No other filmmaker was as masterful at crafting suspense as the late Alfred Hitchcock, who often employed a kind of psychological suspense for the audience in each of his films. 


When it comes to creating suspense, Hitchcock has three lessons that can help you focus on what information is important for a scene to create a level of desired suspense from your audience. By understanding how to create suspense, you’ll be able to write a great thriller that Hitchcock would approve of. 

Know the difference between mystery and suspense

Although there are similar elements to mystery and suspense, their purposes are completely different.

Mysteries are an intellectual process, and the story holds back information from the audience. You’re posing the question, “Who did it?” and withholding that information from the audience to keep their attention until the end.

The problem is that there is no emotional engagement with the audience. 

Suspense is essentially an emotional process or the anticipation of action. Giving the audience-specific information will build an emotional response, allowing the audience to wait with anticipation for the tension of a scene to snap. 

The “bomb under the table” analogy

Hitchcock believed that a simple scene about four people sitting around a table, talking about anything until a bomb went off unexpectedly creates ten seconds of shock. What if that same scene took place but the people around the table knew that there was a bomb under the table the entire time?

The emotional response of the audience will be different because you’ve given them a little bit more information about the scene. 

When the audience knows something that the characters don’t know, that otherwise mundane sequence of dialogue becomes much more enthralling because the audience knows what is going to happen. 

Suspense forces the audience to engage with the story. The audience wants the people at the table to stop talking about their meaningless topic of conversation and see that there is a bomb about to blow them to smithereens. 

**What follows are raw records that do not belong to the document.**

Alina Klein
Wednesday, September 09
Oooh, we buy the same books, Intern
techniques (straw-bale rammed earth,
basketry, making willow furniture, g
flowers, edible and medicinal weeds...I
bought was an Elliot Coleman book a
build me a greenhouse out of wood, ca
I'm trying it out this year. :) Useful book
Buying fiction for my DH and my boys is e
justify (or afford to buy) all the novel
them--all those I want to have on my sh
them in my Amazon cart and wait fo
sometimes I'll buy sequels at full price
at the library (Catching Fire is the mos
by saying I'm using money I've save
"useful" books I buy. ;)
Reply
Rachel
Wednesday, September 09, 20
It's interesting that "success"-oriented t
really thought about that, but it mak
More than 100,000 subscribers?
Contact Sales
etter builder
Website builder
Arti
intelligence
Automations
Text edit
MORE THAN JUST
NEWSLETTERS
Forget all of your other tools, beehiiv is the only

If you want to be particularly cruel to your audience, then that bomb under the table shouldn’t go off. You’ve suspended the audience in suspense and they are waiting for the explosion, but nothing happens. This will send the audience into a frenzy because they were denied proper relief. 

It doesn’t matter if the bomb goes off or not, but you’ve given the audience the information needed to keep them on the edge of their seats. Just because they’ve pieced a story together with the information presented doesn’t mean that you have to follow the story. 

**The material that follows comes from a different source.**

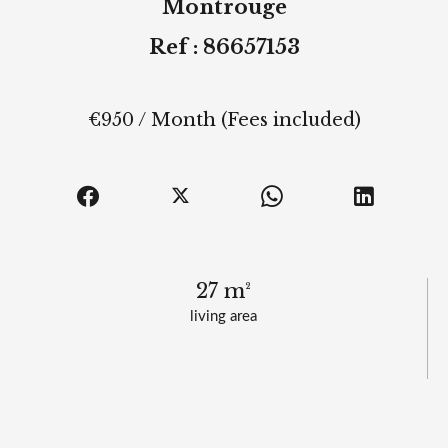
Montrouge
Ref : 86657153
€950 / Month (Fees included)
27 m²
living area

Let the audience’s imagination create the shock and horror

The human imagination is a funny little thing. It can take information, and create something far more terrifying than what is happening on screen. This is why so many movie monsters are hidden in the shadows until the end of the film. Keeping the creature out of frame builds a specific type of fear that is unattainable if the creature is shown. 

Certain elements in storytelling can transfer into the mind of the audience, forcing them to participate in the film. Many films treat the audience as a spectator, but doing this will eliminate any chance of suspensefully engaging with the audience.

Be subtle and picky about what the audience does and doesn’t see in the frame, and let their minds do the work for you.

These three lessons in suspense from Hitchcock will help you hone your ability to create genuine suspense in your screenplay. Don’t be afraid to play with audience expectations when you deliver specific information in a scene, but make sure that the information being presented has weight in the overall story.